What's immediately apparent is that Faulks has managed to keep his tongue discreetly lodged in his cheek without toppling into parody.

The atmosphere is rich, the narrative taut yet elegant. He's also got Fleming's style just right - particularly his habit of inserting arcane bits of information into his descriptions. 'He was dressed in a beige tropical suit,' Faulks writes of one man, and then adds almost in passing, 'probably from Airey and Wheeler.'

Female interest comes in the shape of Scarlett Papava: Roedean-educated, naturally, but possessing 'an unrepentant wildness in her eyes'.

If the sex is somewhat perfunctory - 'You can take that skirt off now, if you like,' Bond tells her at one point - Faulks is properly conscious of his obligations when it comes to gratuitous sado-voyeurism.

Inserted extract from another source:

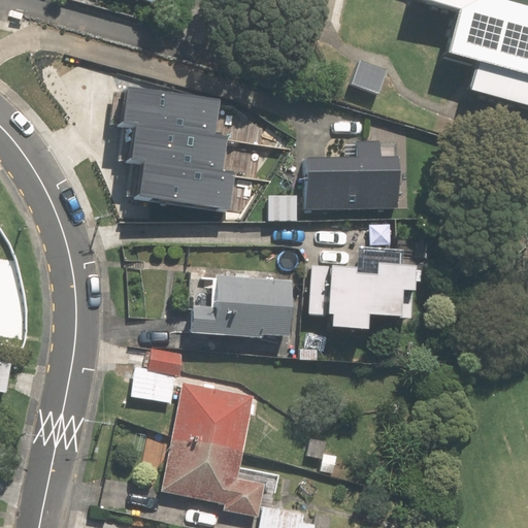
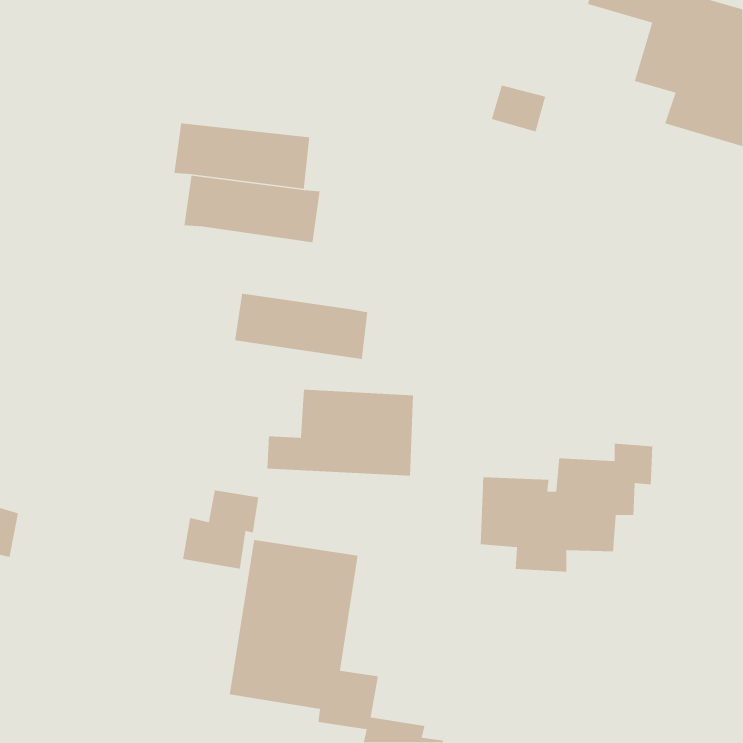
building: [303,142,396,209] -> none
building: [138,161,233,208] -> [234,293,368,360]
building: [307,239,430,331] -> [480,443,653,573]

I don't think I'm giving too much away to say that Miss Papava's breasts end up 'smeared with blood' after she and Bond are caught trying to break into Gorner's lair.

Things come a bit unstuck as events hurtle to a climax; there's a lot of hurtling, but not that much actual climax. Yet the result is infinitely better than any of the previous attempts to resurrect Bond. Apart from anything else, Faulks plainly sees Bond's contradictions. Yes, Bond may be a champion shagger and a prodigious boozer, but he also has his priggish side. There's a scene where he goes to a nightclub in Teheran and is offered an opium pipe. For the sake of propriety, Bond takes a puff. He does not, however, inhale.